— Your assignment —
Where an entry below contains an image, skip the image and copy the rest exactly.

— Input for this task —
╔══
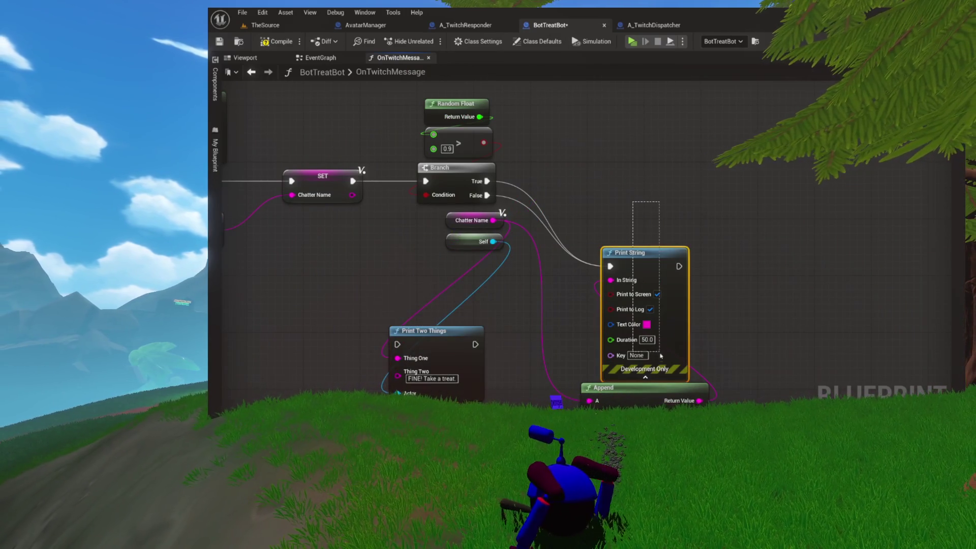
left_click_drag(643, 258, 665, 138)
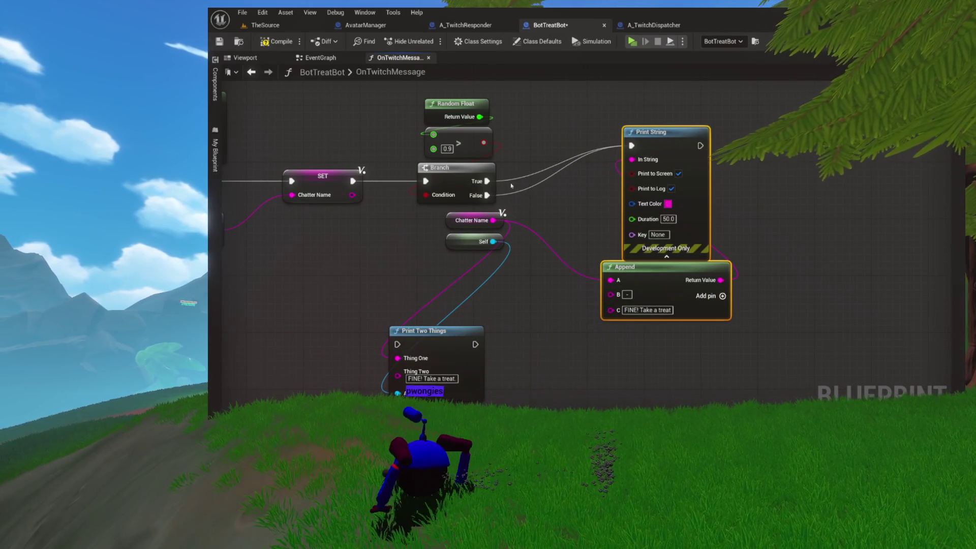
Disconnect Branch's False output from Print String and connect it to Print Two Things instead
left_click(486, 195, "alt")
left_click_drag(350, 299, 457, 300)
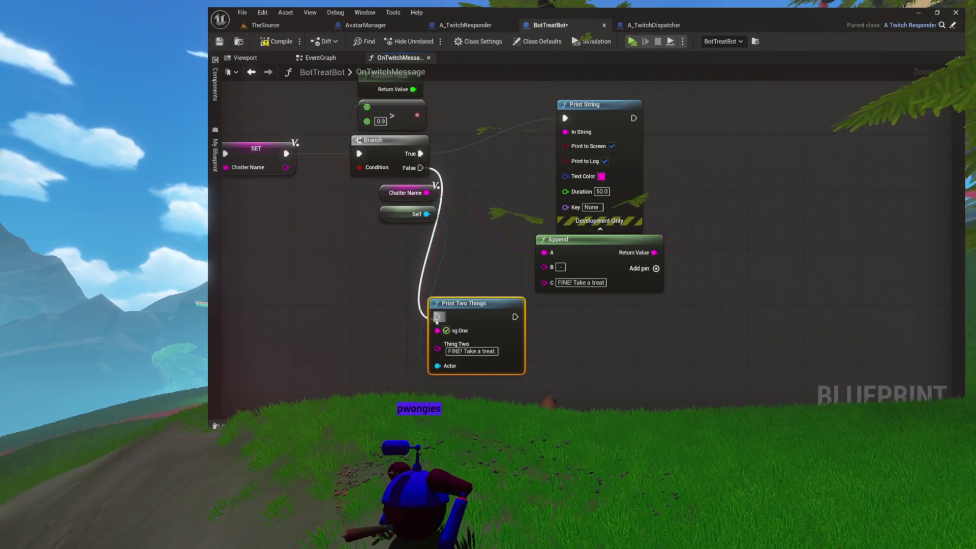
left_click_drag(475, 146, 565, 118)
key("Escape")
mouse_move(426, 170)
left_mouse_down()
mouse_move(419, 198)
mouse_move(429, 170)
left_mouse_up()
╚══
— Result of the exercise —
left_click_drag(643, 258, 665, 138)
Disconnect Branch's False output from Print String and connect it to Print Two Things instead
left_click(486, 195, "alt")
left_click_drag(350, 299, 457, 300)
left_click_drag(475, 146, 565, 118)
key("Escape")
mouse_move(426, 170)
left_mouse_down()
mouse_move(419, 198)
mouse_move(429, 170)
left_mouse_up()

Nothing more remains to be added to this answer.